### Collected data
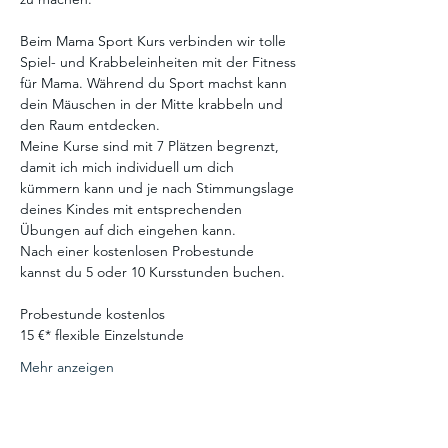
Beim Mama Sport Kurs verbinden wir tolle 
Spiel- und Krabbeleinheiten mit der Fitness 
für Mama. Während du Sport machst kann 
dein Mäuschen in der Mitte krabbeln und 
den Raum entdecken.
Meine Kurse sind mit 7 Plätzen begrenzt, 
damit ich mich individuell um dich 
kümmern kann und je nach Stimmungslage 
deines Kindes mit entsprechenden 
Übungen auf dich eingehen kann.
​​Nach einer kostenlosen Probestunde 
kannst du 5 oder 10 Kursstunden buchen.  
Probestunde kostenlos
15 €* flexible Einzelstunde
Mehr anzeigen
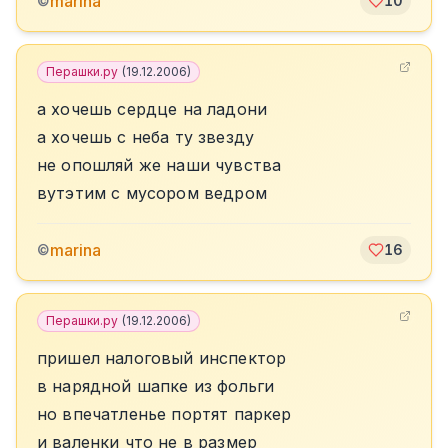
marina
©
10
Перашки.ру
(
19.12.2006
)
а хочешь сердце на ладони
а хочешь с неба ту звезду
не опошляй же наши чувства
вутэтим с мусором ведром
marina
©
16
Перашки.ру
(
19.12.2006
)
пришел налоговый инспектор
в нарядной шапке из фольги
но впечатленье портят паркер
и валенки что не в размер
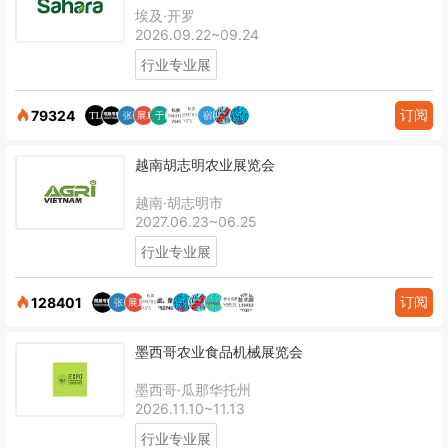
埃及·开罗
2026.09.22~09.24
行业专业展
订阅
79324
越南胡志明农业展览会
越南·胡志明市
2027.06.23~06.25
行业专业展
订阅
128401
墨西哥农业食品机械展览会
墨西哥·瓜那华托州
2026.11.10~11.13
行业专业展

...

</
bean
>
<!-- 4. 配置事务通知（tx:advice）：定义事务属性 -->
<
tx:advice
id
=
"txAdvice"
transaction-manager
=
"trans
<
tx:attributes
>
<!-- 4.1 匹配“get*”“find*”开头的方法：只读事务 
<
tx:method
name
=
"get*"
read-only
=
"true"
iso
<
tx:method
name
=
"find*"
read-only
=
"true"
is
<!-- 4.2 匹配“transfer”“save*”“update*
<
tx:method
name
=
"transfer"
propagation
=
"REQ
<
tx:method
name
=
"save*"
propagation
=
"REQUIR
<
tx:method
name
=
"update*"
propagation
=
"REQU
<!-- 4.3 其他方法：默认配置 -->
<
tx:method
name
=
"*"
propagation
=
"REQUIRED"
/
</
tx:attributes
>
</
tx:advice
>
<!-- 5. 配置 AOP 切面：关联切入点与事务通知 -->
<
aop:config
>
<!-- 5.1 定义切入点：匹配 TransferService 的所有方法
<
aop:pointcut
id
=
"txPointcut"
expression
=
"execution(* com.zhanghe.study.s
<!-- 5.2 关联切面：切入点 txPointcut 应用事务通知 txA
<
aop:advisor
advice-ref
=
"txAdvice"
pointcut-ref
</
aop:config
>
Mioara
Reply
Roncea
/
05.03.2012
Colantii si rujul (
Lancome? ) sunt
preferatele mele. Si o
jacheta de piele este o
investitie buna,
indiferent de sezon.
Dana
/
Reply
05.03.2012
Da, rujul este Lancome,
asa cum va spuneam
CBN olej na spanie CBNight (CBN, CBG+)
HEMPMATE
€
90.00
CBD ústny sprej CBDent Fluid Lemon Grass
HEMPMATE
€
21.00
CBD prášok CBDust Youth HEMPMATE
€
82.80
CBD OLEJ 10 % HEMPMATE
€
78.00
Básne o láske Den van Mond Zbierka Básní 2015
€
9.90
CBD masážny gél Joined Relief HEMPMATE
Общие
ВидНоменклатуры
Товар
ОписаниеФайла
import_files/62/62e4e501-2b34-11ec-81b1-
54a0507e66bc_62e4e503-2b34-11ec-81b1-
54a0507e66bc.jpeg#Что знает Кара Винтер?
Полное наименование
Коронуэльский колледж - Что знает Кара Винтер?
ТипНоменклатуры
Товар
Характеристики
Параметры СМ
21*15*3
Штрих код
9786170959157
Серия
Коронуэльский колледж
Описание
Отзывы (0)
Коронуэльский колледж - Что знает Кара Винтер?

### EXERCISE OBJECTIVE
Search the data above for the string "хочешь" and copy each line that has it.

### EXERCISE SOLUTION
а хочешь сердце на ладони
а хочешь с неба ту звезду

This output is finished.